In Better Redress for the Digital Age, we look at responses to these challenges.

  1. Delivering effective redress to individuals: The nature of online harms makes traditional forms of redress like financial compensation redundant. Good redress in the digital age must focus on processes rather than outcomes. We recommend seven principles that the new regulator should use to assess whether companies are delivering effective redress to individuals.
  2. Driving the collective response: People need somewhere to turn when they’re not happy with a company’s response. And it’s important that there’s an effective remedy for harms that affect large groups of people. We see a role for super-complainants to escalate unresolved complaints as well as to act on behalf of the public to demand collective redress. But the organisations that take on these responsibilities will need sufficient resources and digital capabilities to do so.

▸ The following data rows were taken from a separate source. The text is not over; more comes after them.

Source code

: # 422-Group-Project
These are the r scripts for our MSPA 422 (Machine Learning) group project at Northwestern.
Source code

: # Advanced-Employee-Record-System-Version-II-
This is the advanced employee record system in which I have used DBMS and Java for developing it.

  3. Unlocking civil society expertise: Charities and support groups already help the public deal with the impacts of technology in their lives. As part of an effective ecosystem, it’s important to harness the expertise they hold. In designing an Online Resolution Service we found this was an effective way to harness the knowledge civil society organisations hold, as well as to feed back insights about the nature of online harms. Finally, we explain in more detail how the Online Resolution Service works.

Better redress is not a nice to have in the digital age. It’s the cornerstone of a fair, inclusive and sustainable democratic society. As this work shows, it is also achievable. All that is required is the willingness to act.